#### Task description
An exact, complete copy of the entries is needed, with the pictures left out.

=======

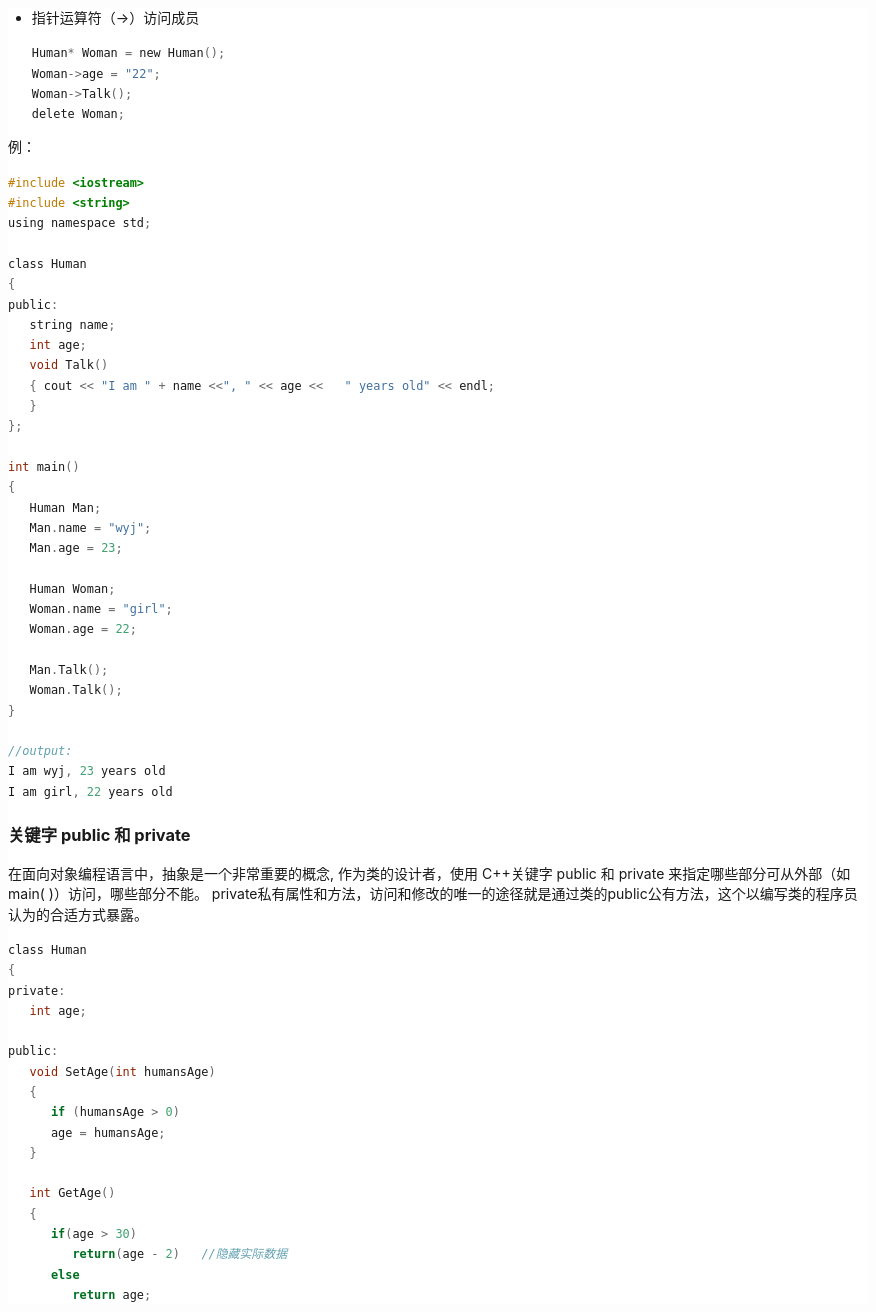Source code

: + 指针运算符（->）访问成员
   ```c
   Human* Woman = new Human(); 
   Woman->age = "22";
   Woman->Talk();
   delete Woman;
   ```
例：
```c
#include <iostream>
#include <string>
using namespace std;

class Human
{
public:
   string name;
   int age;
   void Talk()
   { cout << "I am " + name <<", " << age <<   " years old" << endl;
   }
};

int main()
{
   Human Man;
   Man.name = "wyj";
   Man.age = 23;

   Human Woman;
   Woman.name = "girl";
   Woman.age = 22;

   Man.Talk();
   Woman.Talk();
}

//output:
I am wyj, 23 years old
I am girl, 22 years old
```

### 关键字 public 和 private
在面向对象编程语言中，抽象是一个非常重要的概念, 作为类的设计者，使用 C++关键字 public 和 private 来指定哪些部分可从外部（如 main( )）访问，哪些部分不能。
private私有属性和方法，访问和修改的唯一的途径就是通过类的public公有方法，这个以编写类的程序员认为的合适方式暴露。
```c
class Human 
{ 
private:
   int age; 

public: 
   void SetAge(int humansAge) 
   { 
      if (humansAge > 0) 
      age = humansAge; 
   } 

   int GetAge()
   {
      if(age > 30)
         return(age - 2)   //隐藏实际数据
      else
         return age;
```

=======

#### Result of this exercise
Source code

: + 指针运算符（->）访问成员
   ```c
   Human* Woman = new Human(); 
   Woman->age = "22";
   Woman->Talk();
   delete Woman;
   ```
例：
```c
#include <iostream>
#include <string>
using namespace std;

class Human
{
public:
   string name;
   int age;
   void Talk()
   { cout << "I am " + name <<", " << age <<   " years old" << endl;
   }
};

int main()
{
   Human Man;
   Man.name = "wyj";
   Man.age = 23;

   Human Woman;
   Woman.name = "girl";
   Woman.age = 22;

   Man.Talk();
   Woman.Talk();
}

//output:
I am wyj, 23 years old
I am girl, 22 years old
```

### 关键字 public 和 private
在面向对象编程语言中，抽象是一个非常重要的概念, 作为类的设计者，使用 C++关键字 public 和 private 来指定哪些部分可从外部（如 main( )）访问，哪些部分不能。
private私有属性和方法，访问和修改的唯一的途径就是通过类的public公有方法，这个以编写类的程序员认为的合适方式暴露。
```c
class Human 
{ 
private:
   int age; 

public: 
   void SetAge(int humansAge) 
   { 
      if (humansAge > 0) 
      age = humansAge; 
   } 

   int GetAge()
   {
      if(age > 30)
         return(age - 2)   //隐藏实际数据
      else
         return age;
```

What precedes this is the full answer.